Beyond Meat sells to a variety of customers in the retail channel throughout the U.S. while in global markets it sells via distributors who purchase, store, sell and deliver company products.
BYND is part of a large and expanding market
One reason why investors should be optimistic about Beyond Meat stock is the company’s large and expanding addressable market. It continues to disrupt the largest category in food that is valued at $1.4 trillion at the global level and $270 billion in the U.S.
NPD’s research identified Beyond Meat as the largest and fastest-growing meat brand in the U.S. for the fourth quarter of 2019. In domestic markets Beyond Meat experienced velocity growth of 106% and grew 26 times faster than the largest competitive brand in the category. Its market share also increased by 830 basis points, compared to 2018.
It Q4 of 2019 BYND had four of the best-selling SKUs in plant-based meats despite an increase in competition. The company’s sales were up a massive 239% year-over-year at $297.9 million in 2019. In the first quarter of 2020, Beyond Meat increased sales by 141% to $97.1 million.

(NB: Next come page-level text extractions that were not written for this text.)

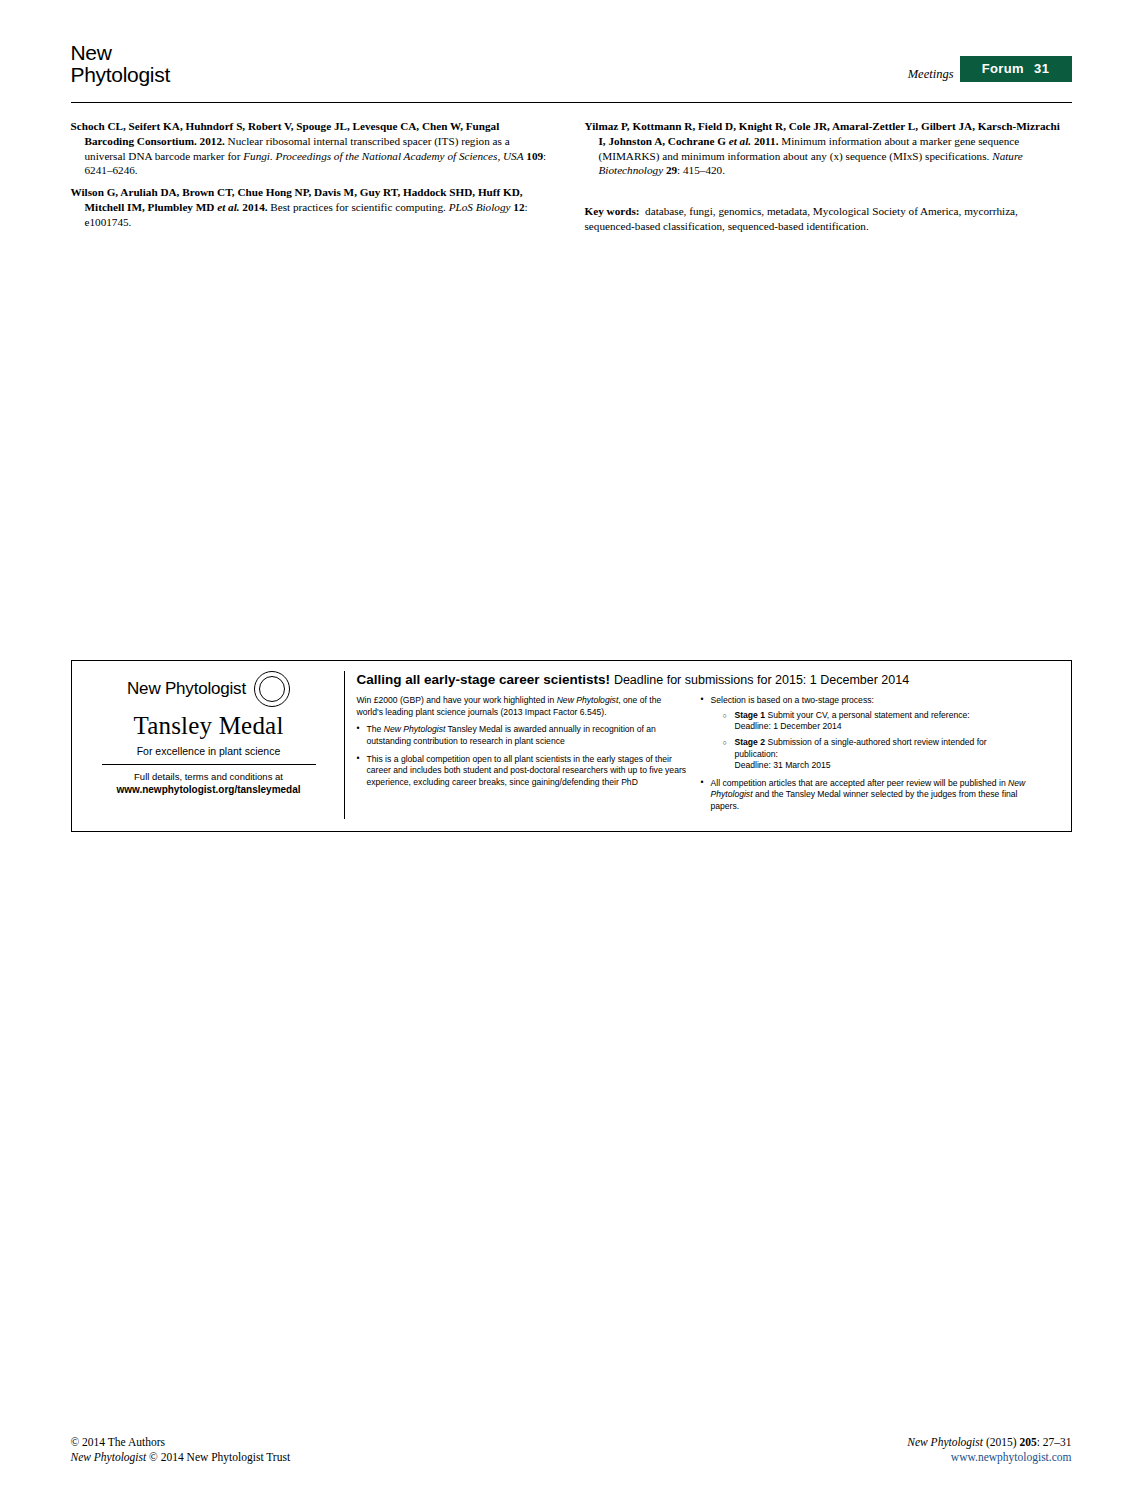New Phytologist
Meetings
Forum31
Schoch CL, Seifert KA, Huhndorf S, Robert V, Spouge JL, Levesque CA, Chen W, Fungal Barcoding Consortium. 2012. Nuclear ribosomal internal transcribed spacer (ITS) region as a universal DNA barcode marker for Fungi. Proceedings of the National Academy of Sciences, USA 109: 6241–6246.
Wilson G, Aruliah DA, Brown CT, Chue Hong NP, Davis M, Guy RT, Haddock SHD, Huff KD, Mitchell IM, Plumbley MD et al. 2014. Best practices for scientific computing. PLoS Biology 12: e1001745.
Yilmaz P, Kottmann R, Field D, Knight R, Cole JR, Amaral-Zettler L, Gilbert JA, Karsch-Mizrachi I, Johnston A, Cochrane G et al. 2011. Minimum information about a marker gene sequence (MIMARKS) and minimum information about any (x) sequence (MIxS) specifications. Nature Biotechnology 29: 415–420.
Key words: database, fungi, genomics, metadata, Mycological Society of America, mycorrhiza, sequenced-based classification, sequenced-based identification.
New Phytologist
Tansley Medal
For excellence in plant science
Full details, terms and conditions at
www.newphytologist.org/tansleymedal
Calling all early-stage career scientists! Deadline for submissions for 2015: 1 December 2014
Win £2000 (GBP) and have your work highlighted in New Phytologist, one of the world's leading plant science journals (2013 Impact Factor 6.545).
The New Phytologist Tansley Medal is awarded annually in recognition of an outstanding contribution to research in plant science
This is a global competition open to all plant scientists in the early stages of their career and includes both student and post-doctoral researchers with up to five years experience, excluding career breaks, since gaining/defending their PhD
Selection is based on a two-stage process:
Stage 1 Submit your CV, a personal statement and reference:
Deadline: 1 December 2014
Stage 2 Submission of a single-authored short review intended for publication:
Deadline: 31 March 2015
All competition articles that are accepted after peer review will be published in New Phytologist and the Tansley Medal winner selected by the judges from these final papers.
© 2014 The Authors
New Phytologist © 2014 New Phytologist Trust
New Phytologist (2015) 205: 27–31
www.newphytologist.com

Beyond Meat is banking on its already huge presence in the U.S. where products are available at 25,000 retail stores and 35,000 foodservice outlets. Comparatively, in the international markets, Beyond Meat products are present in 18,000 retail outlets and 17,000 foodservice outlets.
The long-term prospects for the company remain intact given increasing consumer awareness with regards to the benefits of plant-based eating. While Beyond Meat considers there is tremendous scope for improvement in perfecting the taste and texture of plant-based meat products it is making it significantly easier for people to switch diets.
Its household penetration in the U.S. stands at a paltry 3.6% while its distribution is just 4% of total domestic restaurants. When it comes to international markets, BYND is just testing waters and has massive potential to grow multifold sales. Beyond Meat recently partnered with Alibaba (NYSE: BABA) to gain traction in Mainland China.
Beyond Meat is valued at $9 billion but is part of a multi-billion-dollar market. It is valued at 20 times forward sales which might seem expensive. However, analysts expect sales to rise 54.4% to $460 million in 2020 and 53.5% to $706 million in 2021. Comparatively, its earnings are estimated to grow by 150% this year and 336% in 2021, making it a top pick among growth stocks.
Disclaimer: The writer is an experienced financial consultant who writes for Finscreener.org. The observations he makes are his own and are not intended as investment or trading advice.